Friday, July 20, 2012

Little M&A Activity: Another Sign of a Weak Economy

“The stock market is weak, IPOs are hard, there’s no M&A market to speak of.”  This quotation from Blackstone President Hamilton “Tony” James on a call to discuss the firm’s second-quarter earnings.

This weakness is another sign that the economic recovery is not moving along very well.

Earlier this year, many of us believed that 2012 was going to be a “gang buster” year for the merger and acquisition business. 

One reason for this was the huge buildup on cash on the balance sheets of many potential buyers who were progressing well through the economic morass.  Another reason for thinking this would be a big year in M&A was the exceedingly low interest rates.  Some corporations, over the past year, like Microsoft, for example, went to the capital markets and borrowed money where they had never even thought about issuing debt before.

Furthermore, many corporate valuations seemed depressed, making these organizations very attractive targets for those looking to expand their horizon. 

As a consequence, things looked good on the “deal” front.  I tried to capture this in a January post.

However, things have not worked out that way. 

For one, the economic recovery has been anemic.  Although we were not expecting United States economic growth to achieve the average level of economic growth over the last forty years of the last century—around 3.0 to 3.2 percent—we still expected it…as did almost everyone…to average more than the 2.0 percent or so actually posted.

Thus, potential acquirers did not experience an ebullient environment in which to obtain additional assets.

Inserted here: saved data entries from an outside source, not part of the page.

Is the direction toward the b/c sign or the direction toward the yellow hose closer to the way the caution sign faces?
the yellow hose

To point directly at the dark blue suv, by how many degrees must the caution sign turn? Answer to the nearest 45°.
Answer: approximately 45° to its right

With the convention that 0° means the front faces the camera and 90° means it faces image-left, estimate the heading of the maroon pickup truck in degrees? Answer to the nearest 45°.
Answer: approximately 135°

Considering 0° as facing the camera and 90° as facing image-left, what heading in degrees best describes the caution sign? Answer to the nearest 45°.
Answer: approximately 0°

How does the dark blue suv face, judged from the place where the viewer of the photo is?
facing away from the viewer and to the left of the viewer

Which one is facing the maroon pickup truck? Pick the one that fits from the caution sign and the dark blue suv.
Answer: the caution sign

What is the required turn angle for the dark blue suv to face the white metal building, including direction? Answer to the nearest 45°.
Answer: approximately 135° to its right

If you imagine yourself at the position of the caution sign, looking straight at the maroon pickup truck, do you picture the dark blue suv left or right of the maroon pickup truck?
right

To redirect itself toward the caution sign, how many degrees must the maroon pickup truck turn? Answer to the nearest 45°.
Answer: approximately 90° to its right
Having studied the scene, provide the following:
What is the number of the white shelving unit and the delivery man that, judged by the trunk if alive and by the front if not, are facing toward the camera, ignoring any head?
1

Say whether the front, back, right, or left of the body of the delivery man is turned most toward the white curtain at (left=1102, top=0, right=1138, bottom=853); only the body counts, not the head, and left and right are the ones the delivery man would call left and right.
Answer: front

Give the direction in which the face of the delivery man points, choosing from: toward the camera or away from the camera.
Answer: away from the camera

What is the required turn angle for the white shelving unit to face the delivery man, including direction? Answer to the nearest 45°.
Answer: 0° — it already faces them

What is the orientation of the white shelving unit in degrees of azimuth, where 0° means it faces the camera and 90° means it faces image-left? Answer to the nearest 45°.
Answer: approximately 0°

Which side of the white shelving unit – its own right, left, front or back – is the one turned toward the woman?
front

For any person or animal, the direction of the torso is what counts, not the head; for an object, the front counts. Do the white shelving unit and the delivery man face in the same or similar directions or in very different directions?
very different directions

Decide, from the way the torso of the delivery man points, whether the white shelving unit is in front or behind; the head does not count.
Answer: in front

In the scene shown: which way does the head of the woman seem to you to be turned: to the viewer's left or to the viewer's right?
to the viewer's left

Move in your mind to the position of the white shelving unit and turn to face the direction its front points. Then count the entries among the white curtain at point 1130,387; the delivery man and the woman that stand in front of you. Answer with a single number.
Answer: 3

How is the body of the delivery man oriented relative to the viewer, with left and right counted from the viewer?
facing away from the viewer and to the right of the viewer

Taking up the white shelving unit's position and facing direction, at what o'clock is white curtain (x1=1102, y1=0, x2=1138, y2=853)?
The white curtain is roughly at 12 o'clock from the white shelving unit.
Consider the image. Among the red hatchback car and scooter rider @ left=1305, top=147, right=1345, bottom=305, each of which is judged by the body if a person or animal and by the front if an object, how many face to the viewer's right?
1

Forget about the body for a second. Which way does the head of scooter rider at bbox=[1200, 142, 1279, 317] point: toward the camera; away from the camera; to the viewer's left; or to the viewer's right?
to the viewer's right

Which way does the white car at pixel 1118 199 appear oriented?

Second, the regulatory situation has not been the most favorable.  The year began with the reality of the AT&T/T-Mobile breakup.  I believe that this set a cloud over the whole M&A scene and created the specter of an administration in Washington, D. C. that looked on this form of activity with great suspicion.  Thus, the potential cost of merger transactions rose substantially…the implicit costs as well as the expected explicit costs.

Third, the newly passed regulatory laws were not understood and not completely written.  The role of financial institutions was cloaked in mounds of uncertainty.  People just did not know where they stood.

Finally, there is the general uncertainty as to what is the economic policy of the administration.  As of this time, the Obama administration seems to have no economic policy and this is adding even more uncertainty to what potential acquirers might expect in the future. 

Blackstone’s results for the first half of the year were not that good, they posted a $75 million loss, although this beat analysts expectations. 

Blackstone joins other financial firms, like Goldman Sachs Group, Inc. and Morgan Stanley, in reporting lower results for the first half of the year.

And, analysts are not expecting a significant improvement in the M&A business in the second half of the year.  Not only is there the continued weakness in the United States economy but the spread or recession in Europe and weakness in many of the world’s large emerging economies. 

So looking at what is taking place in the area of mergers and acquisitions, we add one more sector to those that are exhibiting problems and are confirming the basic weakness in the economy.  I have discussed several of these other areas of weakness in blogposts over the past week or so.  Some of these problems directly flow from the difficulties of the recent recession.  However, quite a few of them are structural in nature and will require quite a bit of reform before they regain their strength and contribute to a more robust expansion of the economy. 

Taken together, these problems help explain why the economic recovery is so anemic but also they help to explain why the recovery is taking such a long time to get things back to something more normal.